The Crimson was happy because a) it had won its seventh consecutive match of the season, b) in the process, it had surrendered just one game (out of 28) to the Engineers, and c) this match had allowed the racquetmen to loosen up between the Princeton victory of a week and a half ago and this Saturday's match with Penn, which will determine the intercollegiate champion.
As for MIT, which plays at a competitive level a few notches (a generous assessment) beneath Harvard's, this match was the equivalent of a Crimson-Oklahoma football game--there was no way the Engineers could win, but maybe they would pick up a few pointers in defeat. Besides, both schools are on Mass Ave.

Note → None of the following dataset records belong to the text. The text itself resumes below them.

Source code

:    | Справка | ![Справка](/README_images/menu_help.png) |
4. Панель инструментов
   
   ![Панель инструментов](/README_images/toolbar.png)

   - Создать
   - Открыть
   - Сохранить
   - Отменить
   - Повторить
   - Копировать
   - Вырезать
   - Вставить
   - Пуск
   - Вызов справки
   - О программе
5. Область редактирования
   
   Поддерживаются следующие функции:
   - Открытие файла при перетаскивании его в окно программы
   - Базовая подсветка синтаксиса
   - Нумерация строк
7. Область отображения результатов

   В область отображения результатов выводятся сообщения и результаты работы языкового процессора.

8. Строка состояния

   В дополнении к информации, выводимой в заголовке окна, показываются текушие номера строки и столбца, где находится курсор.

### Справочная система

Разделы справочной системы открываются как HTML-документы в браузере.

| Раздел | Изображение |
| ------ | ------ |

Thus the fact that Harvard won so decisively came as no surprise; the only real shock was that the Crimson lost even a single game, the third in John Havens's match, by a 16-15 margin. Havens won his three other games by identical 15-10 scores, however, and that was the closest MIT could get.
Playing in the eighth position, Scott Mead had the easiest time of anybody, relinquishing just seven points en route to a 15-3, 15-1, 15-3 massacre, equivalent to a 23-0 hockey score.
One notch higher, Ned Bacon also won without too much trouble (15-1, 15-5, 15-10), while Peter Havens, in the fourth slot, didn't even remove his sweat pants in a 15-3, 15-4, 15-10 rout.
And on it went, from Bill Kaplan's 15-9, 11, 10 triumph in the first position (a comparatively tough win by last night's standards) to Ken Ehrlich's 15-5, 10, 7 victory at number nine. Ehrlich took that ninth position over from Ted Humphreyville, who graduated after last semester.
In fact, not only were the Engineers unable to win another game, but they could also force just one more into overtime, an 18-15 win by Cass Sunstein which soon became another three-game sweep.
But MIT was just the warm-up. The real thing begins again on Saturday, when everybody won't go home smiling.